Cells constantly navigate complex environments where they are exposed to multiple, often overlapping and contradictory chemical gradients. Understanding how cells integrate and prioritize these competing cues, deciding when to follow local versus distant signals, is critical for biological processes such as immune responses and tissue repair. Experimental observations reveal diverse behaviors, including cells prioritizing distant sources, exhibiting multistep navigation, or showing oscillatory motion and confinement between opposing gradients.
Our research proposes that many of these complex chemotactic behaviors can be explained by considering the precision with which cells sense each chemical gradient. This precision, quantified as the signal-to-noise ratio (SNR), is non-monotonic with chemoattractant concentrations; cells sense gradients most accurately at intermediate concentrations and less effectively at very low or very high ones.

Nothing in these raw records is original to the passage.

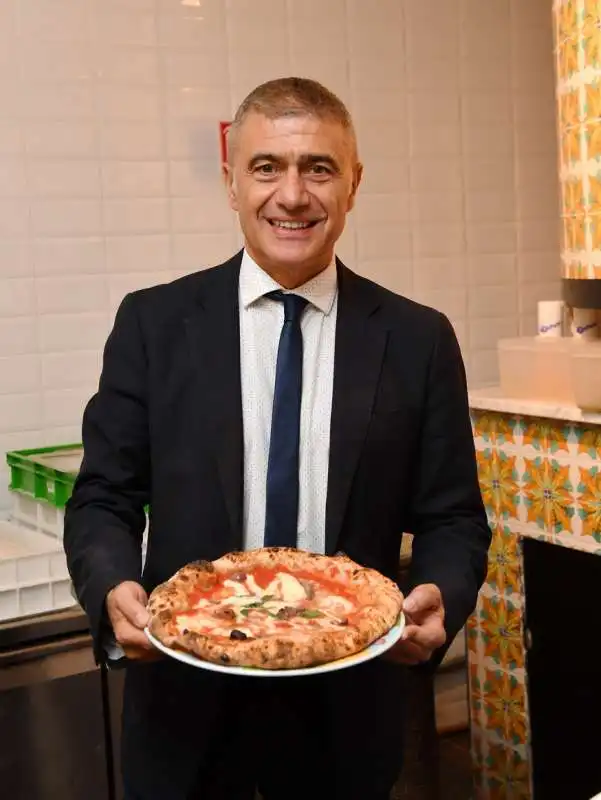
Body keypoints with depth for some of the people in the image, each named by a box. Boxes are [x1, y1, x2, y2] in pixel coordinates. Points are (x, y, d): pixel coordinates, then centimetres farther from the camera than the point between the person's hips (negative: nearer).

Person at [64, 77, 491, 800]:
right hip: (186, 704, 0)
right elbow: (103, 500, 0)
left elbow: (451, 518, 2)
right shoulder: (152, 323, -2)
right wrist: (114, 589, -20)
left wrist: (439, 598, -19)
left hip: (347, 711, 1)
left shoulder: (418, 340, -2)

Our model treats cells as active random walkers that possess independent receptors for different chemoattractants. They independently estimate the direction of each local gradient, and these individual estimates are then integrated through a vector sum to determine the overall movement direction. Crucially, cells effectively weight their movement bias towards the gradient they sense more accurately (i.e., the one with a higher SNR). This simple principle can explain a wide range of observed phenomena without needing to invoke more complex mechanisms like memory or receptor desensitization.
Key Findings Explained by Gradient Sensing Accuracy:#
Diverse Spatial Patterns and Confinement: The model predicts that depending on the decay length (λ) of the gradients, cells can exhibit different behaviors.

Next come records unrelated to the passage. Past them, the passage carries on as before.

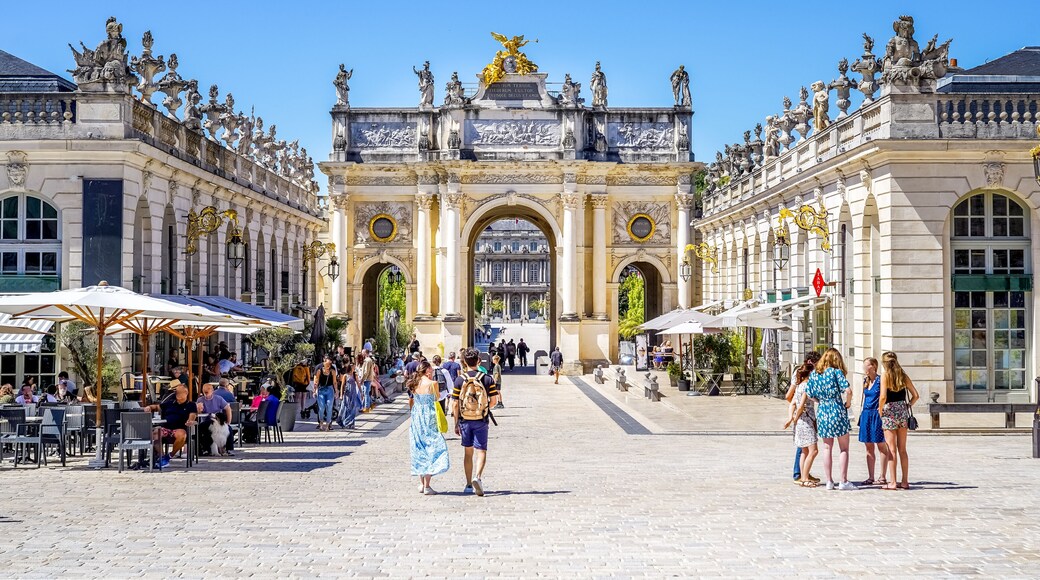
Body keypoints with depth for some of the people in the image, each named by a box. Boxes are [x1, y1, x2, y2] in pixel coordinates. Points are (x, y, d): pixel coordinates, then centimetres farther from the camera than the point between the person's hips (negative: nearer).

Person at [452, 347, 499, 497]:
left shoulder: (460, 380, -4)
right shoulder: (487, 379, -4)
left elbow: (455, 404, -4)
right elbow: (494, 401, -4)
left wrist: (456, 423, 4)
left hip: (465, 420, 1)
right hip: (481, 421, -1)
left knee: (468, 452, 13)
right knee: (481, 451, 0)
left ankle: (469, 485, 17)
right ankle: (477, 477, -25)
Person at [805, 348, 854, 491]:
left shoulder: (813, 374, 7)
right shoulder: (836, 372, -7)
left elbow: (810, 395, 8)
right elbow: (848, 390, -18)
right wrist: (848, 403, -1)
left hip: (822, 411, 4)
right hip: (837, 410, -4)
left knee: (827, 448, 12)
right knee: (844, 448, 4)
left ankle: (829, 481, 12)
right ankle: (843, 481, 2)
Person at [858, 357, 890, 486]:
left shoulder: (880, 380, -9)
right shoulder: (865, 381, 13)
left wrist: (881, 412, -17)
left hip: (877, 414, -7)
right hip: (866, 414, 7)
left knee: (881, 447, 0)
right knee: (869, 448, 8)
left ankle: (882, 477, 4)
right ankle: (870, 477, 12)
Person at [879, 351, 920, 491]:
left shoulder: (885, 376, -8)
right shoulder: (903, 376, 7)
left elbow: (883, 396, -19)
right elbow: (915, 395, 5)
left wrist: (880, 410, -5)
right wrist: (907, 407, 14)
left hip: (889, 412, -5)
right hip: (903, 412, 5)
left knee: (892, 449, -1)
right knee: (902, 449, 12)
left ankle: (892, 482, -1)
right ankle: (905, 481, 14)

- For small λ, SNR peaks are close to the sources, leading cells to migrate toward the nearest source.
- For larger λ, SNR peaks shift and can cross, causing cells to oscillate or become confined to a region between the sources, referred to as an “equipotential region” where chemotactic responses balance out.
- An intermediate λ* results in SNR peaks overlapping centrally, leading to no directional bias and broader cell dispersion.

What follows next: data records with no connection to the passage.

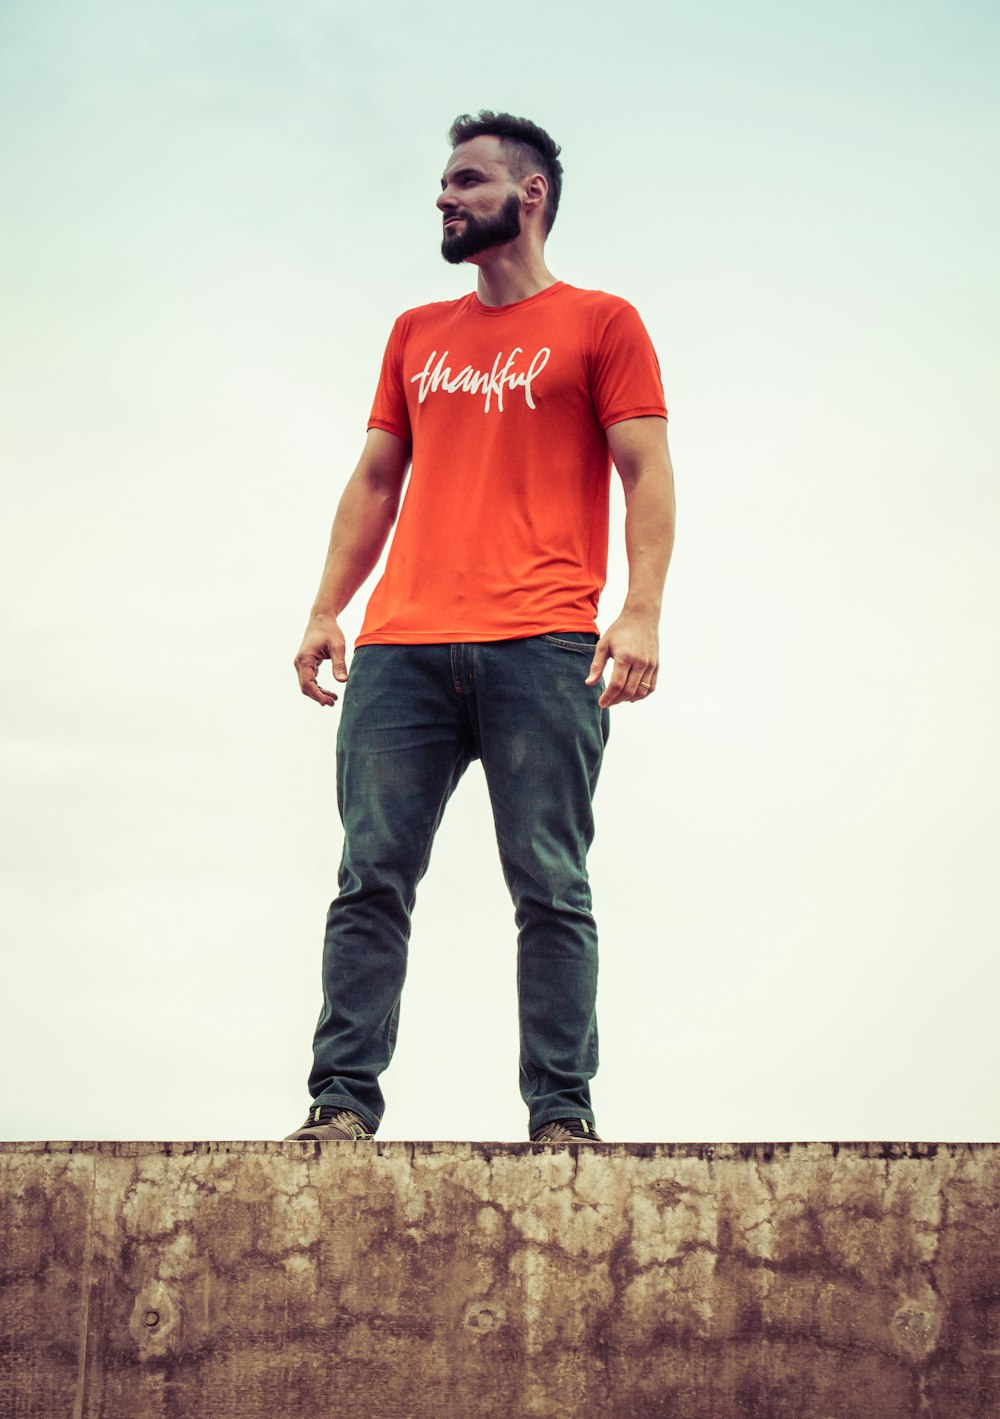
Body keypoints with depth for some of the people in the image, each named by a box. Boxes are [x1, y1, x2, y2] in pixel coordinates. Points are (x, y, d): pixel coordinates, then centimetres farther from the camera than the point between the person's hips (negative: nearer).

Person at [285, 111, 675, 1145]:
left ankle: (561, 1115, -5)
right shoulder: (416, 335, 25)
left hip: (542, 648, -4)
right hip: (402, 647, 4)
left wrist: (642, 613, -11)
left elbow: (647, 478, 3)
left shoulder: (601, 324, 10)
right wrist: (326, 611, 12)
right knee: (370, 878, -4)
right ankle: (342, 1101, -4)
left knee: (550, 886, -7)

Hierarchical Chemotactic Response and Multistep Navigation: This model explains why cells might prioritize certain “end-target” chemoattractants (like fMLP) over “intermediate” ones (like IL-8 or LTB4). This hierarchy emerges from differences in cellular sensitivity to each chemoattractant, such as varying receptor numbers. If a cell has more receptors for one chemoattractant, it creates an asymmetric chemotactic response map, where larger regions favor recruitment towards that more sensitively sensed source. This naturally leads to multistep navigation, where a cell might initially move toward a weaker source before redirecting its trajectory to the preferred, more accurately sensed source.

Impact of Source Strength (S0): Variations in the concentration magnitude at the source can alter the spatial distribution of cells, changing from elongated along the source axis to increased dispersion perpendicular to it for large S0 values.
In essence, our research highlights that the fundamental accuracy of a cell’s gradient sensing is a primary driver of how it navigates and organizes itself in complex, multi-signal environments. The model provides testable hypotheses for future experiments by predicting how changes in chemoattractant concentration, source distance, or receptor numbers could alter cell migration and distribution. This principle could be exploited to strategically organize cell distributions, for example, to concentrate immune defenses in specific areas.
Think of it like a navigator trying to find their way using multiple, potentially conflicting maps, each with varying levels of detail and accuracy. Instead of blindly following any single map, the navigator intuitively trusts the maps that provide the clearest, most reliable information, even if it means taking a longer or seemingly indirect path to their destination.
- Perez Ipiña, E., & Camley, B. A. (2025). Competing chemical gradients change chemotactic dynamics and cell distribution. arXiv preprint arXiv:2507.19341 (2025) link.